After a few moments, Abigail coughs politely from beside them. “So, how are you finding life in a relationship, Emma?”
“I’ll tell you what,” Emma says, an arm still wrapped around Regina, and their foreheads still touch and Emma’s gaze does not shift from Regina. “All the jokes in the world won’t rid me of my happiness.” Then, her eyes darken and turn to James. “Is this a harsh enough lesson for you?” she asks. James kicks at the ground, before turning and storming out. “Still want me to kill him?” Emma asks, running her fingers through Regina’s hair and utterly upsetting the styling.

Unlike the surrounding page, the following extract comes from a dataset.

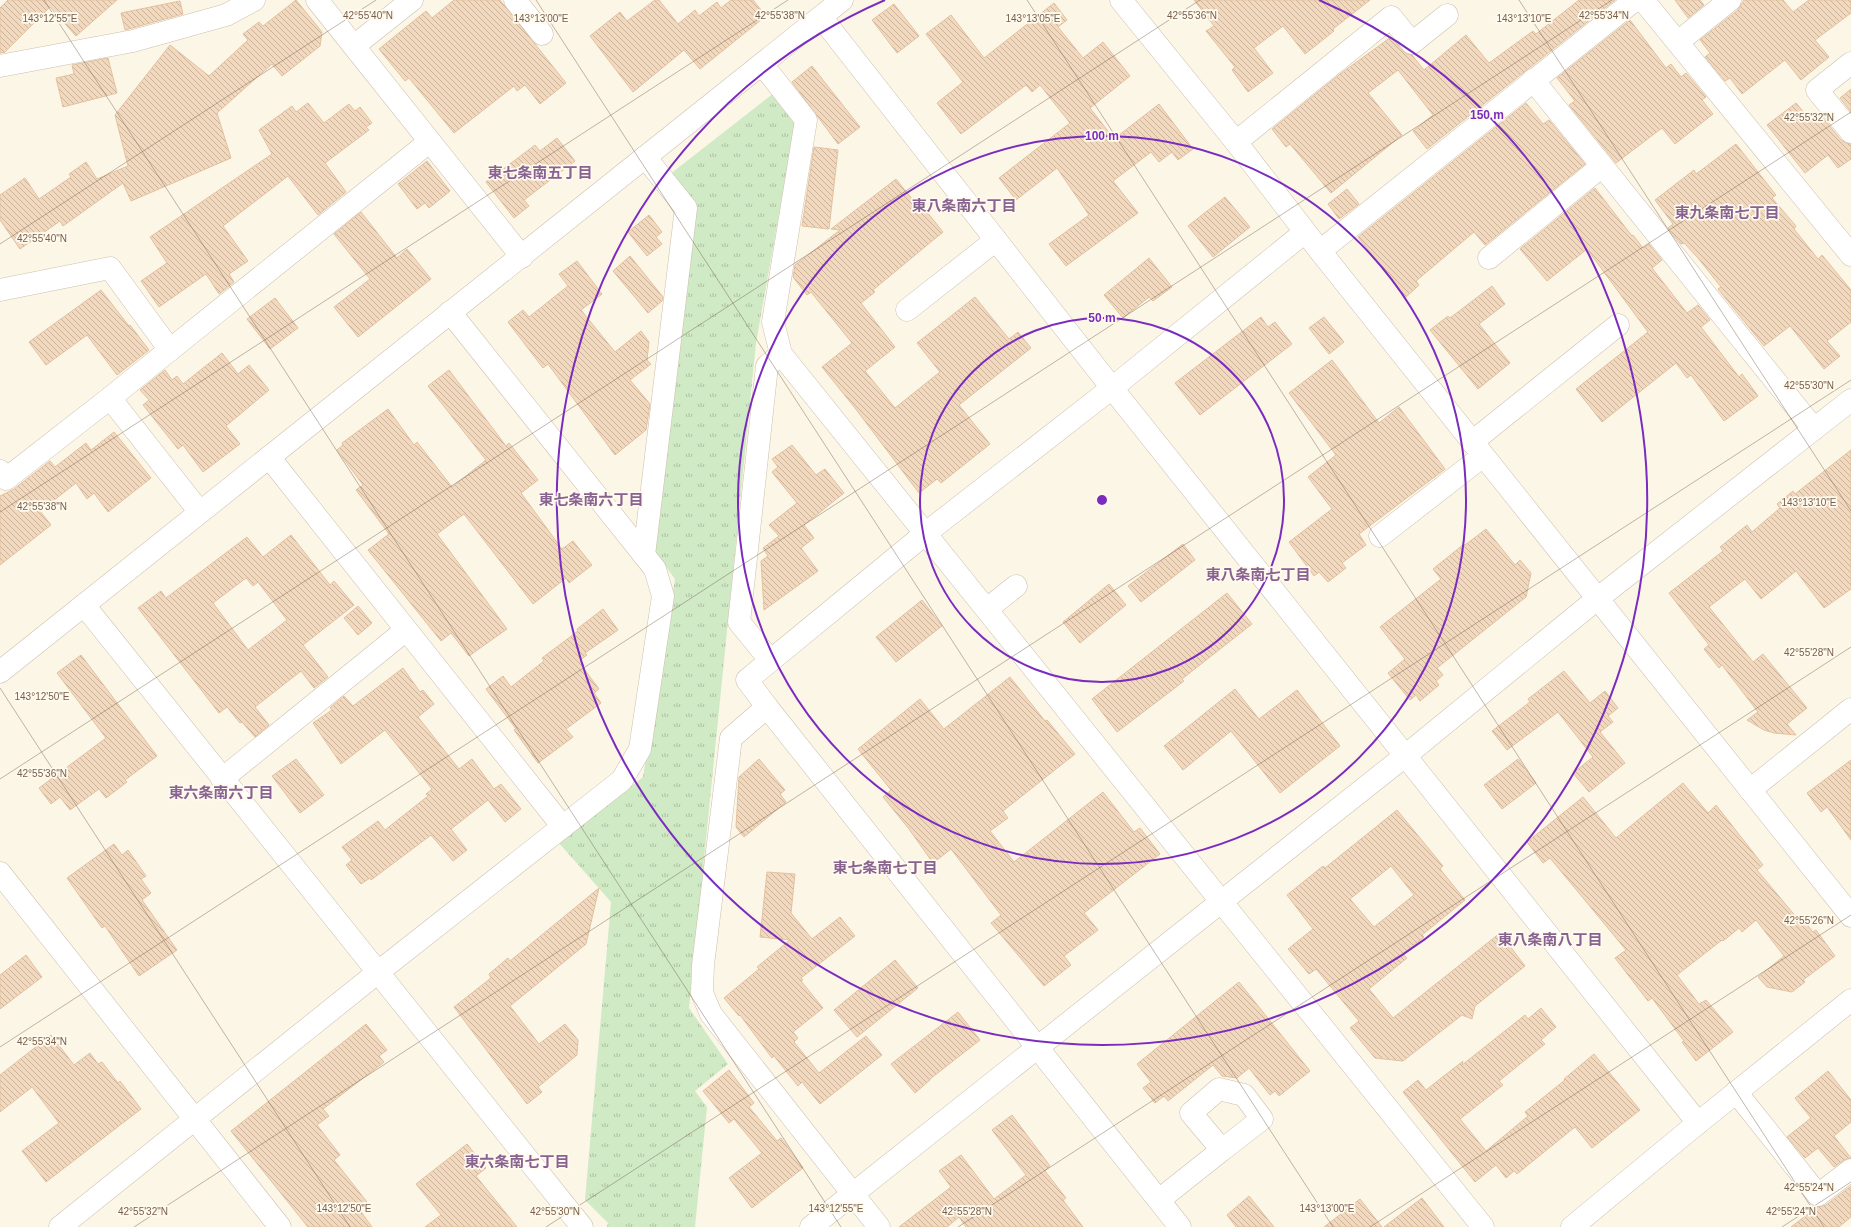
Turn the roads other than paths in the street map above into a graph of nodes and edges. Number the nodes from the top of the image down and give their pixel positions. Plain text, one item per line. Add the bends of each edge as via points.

Regina shakes her head. “I worry that you’ll lose,” she says, “and you promised to never leave me.”
Emma smiles and then looks around them, at the assembled crowd. “I find I don’t want to let you go,” she says. “Let’s hold a dance to celebrate Snow and David’s elopement and our own imminent nuptials.”
“I thought you intended to take Snow and James’ place at the altar,” Leopold says.
“There’s time enough for that later,” Emma says, waving a dismissive hand.
“Do you remember last time we danced?” Regina says, smiling slyly.
Emma gasps in outrage. “I knew you knew who I was.” But she’s laughing now and Regina rests her head against Emma’s shoulder and pulls Henry close to her and everything is right. Her family together, at last, as it always should have been.
A messenger enters. “My lords, we have caught Zelena. She is returned to the castle.”
Regina casts a questioning look at Emma. “Tomorrow,” Emma says softly. “We’ll deal with her tomorrow. Strike up, pipers!”
And so Regina smiles and thinks not of tomorrow, but of a clear and perfect present, and lets Emma take her hand and lead her to the castle.